Facilities Managers are being urged to consider the benefits of a reliable ventilation system, in light of the news that poor indoor air quality is contributing to the return of sick building syndrome (SBS).SBS was prevalent in the 1990s, and describes a condition which afflicts building occupants with headaches and respiratory problems. However, a recent survey of over 1,000 UK office workers* has revealed that the syndrome is making a comeback, with 86% of respondents saying they get headaches at work, and 91% claiming to suffer from lethargy.

Shockingly, 23% admitted to getting headaches daily, an issue which 80% believe is directly linked with poor indoor air quality. 

Alan Macklin, Technical Director at Elta Group, comments: “The health implications of badly managed air quality in offices should concern facilities managers across the UK. It is alarming that in spite of advancements in building design, and a greater awareness of the importance of wellbeing at work, we are still talking about SBS. 

As structures have become better insulated, ventilation systems have to work harder to maintain an acceptable level of air quality. This makes it more significant than ever for facilities managers to opt for a system which is reliable and technologically equipped to circulate air effectively, in order to prevent the occurrence of SBS.”

Aside from the impact on employee health, poor indoor air quality is also associated with a reduction in productivity. Links with drowsiness and lethargy indicate that establishing an effective ventilation strategy is not only good for wellbeing, but for business too.

Nearly 90% of office workers surveyed said they find themselves nodding off or losing concentration in meetings, and this can largely be attributed to a lack of natural ventilation. Even in circumstances where there are windows, a reluctance to expose the office to outside temperatures means they often remain unopened.

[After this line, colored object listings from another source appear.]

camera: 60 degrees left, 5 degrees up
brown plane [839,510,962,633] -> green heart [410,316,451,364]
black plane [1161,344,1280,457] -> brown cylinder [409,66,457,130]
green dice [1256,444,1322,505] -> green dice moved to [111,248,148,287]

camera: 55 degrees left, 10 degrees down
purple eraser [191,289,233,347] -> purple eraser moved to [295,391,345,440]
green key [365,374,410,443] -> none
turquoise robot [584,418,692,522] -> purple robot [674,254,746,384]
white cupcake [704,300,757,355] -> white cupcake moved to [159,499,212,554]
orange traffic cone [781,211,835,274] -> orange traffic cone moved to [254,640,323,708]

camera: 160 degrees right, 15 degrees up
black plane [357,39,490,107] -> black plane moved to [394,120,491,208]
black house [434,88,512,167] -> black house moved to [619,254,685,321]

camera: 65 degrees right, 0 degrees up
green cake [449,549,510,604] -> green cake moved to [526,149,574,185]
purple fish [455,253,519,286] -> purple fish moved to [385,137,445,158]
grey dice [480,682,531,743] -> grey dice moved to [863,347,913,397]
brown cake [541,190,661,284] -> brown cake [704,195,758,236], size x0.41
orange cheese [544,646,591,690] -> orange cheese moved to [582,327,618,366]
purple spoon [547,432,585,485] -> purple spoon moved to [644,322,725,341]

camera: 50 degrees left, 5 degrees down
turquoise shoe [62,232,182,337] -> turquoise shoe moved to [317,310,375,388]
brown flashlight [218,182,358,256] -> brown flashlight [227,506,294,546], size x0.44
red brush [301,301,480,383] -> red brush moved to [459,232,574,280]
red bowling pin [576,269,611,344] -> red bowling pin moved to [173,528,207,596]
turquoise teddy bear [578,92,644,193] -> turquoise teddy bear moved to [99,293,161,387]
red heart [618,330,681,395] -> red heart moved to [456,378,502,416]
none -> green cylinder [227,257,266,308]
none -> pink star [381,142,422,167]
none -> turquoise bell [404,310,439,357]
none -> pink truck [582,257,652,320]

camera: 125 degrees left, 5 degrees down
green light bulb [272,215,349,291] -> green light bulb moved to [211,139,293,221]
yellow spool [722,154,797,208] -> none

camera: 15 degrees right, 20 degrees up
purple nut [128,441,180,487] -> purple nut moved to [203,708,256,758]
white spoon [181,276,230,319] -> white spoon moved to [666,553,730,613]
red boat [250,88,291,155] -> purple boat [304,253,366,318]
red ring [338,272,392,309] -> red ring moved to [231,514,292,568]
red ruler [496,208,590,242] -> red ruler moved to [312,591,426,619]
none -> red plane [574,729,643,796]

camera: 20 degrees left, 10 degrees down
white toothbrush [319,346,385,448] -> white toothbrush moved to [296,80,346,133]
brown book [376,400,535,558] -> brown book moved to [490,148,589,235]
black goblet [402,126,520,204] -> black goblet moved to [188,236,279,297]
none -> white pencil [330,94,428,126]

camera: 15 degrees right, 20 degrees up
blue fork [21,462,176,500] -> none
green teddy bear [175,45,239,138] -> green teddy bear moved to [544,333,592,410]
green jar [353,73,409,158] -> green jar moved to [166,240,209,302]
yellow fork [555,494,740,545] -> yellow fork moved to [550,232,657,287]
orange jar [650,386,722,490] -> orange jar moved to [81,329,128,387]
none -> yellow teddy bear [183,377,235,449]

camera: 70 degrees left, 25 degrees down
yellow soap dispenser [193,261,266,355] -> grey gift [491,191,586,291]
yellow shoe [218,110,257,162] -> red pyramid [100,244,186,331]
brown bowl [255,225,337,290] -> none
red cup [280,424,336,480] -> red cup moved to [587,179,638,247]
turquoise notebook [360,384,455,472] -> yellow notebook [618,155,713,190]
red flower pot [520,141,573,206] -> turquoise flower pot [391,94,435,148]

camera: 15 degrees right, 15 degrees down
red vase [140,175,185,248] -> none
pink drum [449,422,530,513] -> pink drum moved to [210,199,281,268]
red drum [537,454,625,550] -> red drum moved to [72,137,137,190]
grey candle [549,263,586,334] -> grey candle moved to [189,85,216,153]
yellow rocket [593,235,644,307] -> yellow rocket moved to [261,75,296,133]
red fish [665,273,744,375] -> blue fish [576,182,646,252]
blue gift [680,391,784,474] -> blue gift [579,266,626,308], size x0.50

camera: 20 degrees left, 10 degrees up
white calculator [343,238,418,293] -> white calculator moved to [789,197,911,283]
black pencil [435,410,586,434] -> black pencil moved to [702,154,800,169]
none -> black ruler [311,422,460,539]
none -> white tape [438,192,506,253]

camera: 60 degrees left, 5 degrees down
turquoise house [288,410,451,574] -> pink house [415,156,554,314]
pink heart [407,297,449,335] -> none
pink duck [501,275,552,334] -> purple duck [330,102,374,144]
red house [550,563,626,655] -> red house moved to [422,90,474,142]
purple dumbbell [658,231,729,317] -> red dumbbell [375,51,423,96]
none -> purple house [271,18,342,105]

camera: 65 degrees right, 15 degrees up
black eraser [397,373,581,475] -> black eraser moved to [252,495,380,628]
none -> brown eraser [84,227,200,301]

Alan concludes: “The health and productivity of a workforce should be the top priority for facilities managers and business owners alike. Advancements in thermal management mean that the latest ventilation systems can provide high quality air, without adversely affecting the internal temperature

Opting for a ventilation system which is capable of managing air quality and temperature simultaneously ensures that facilities managers can combat the effects of sick building syndrome in an effective and efficient way.”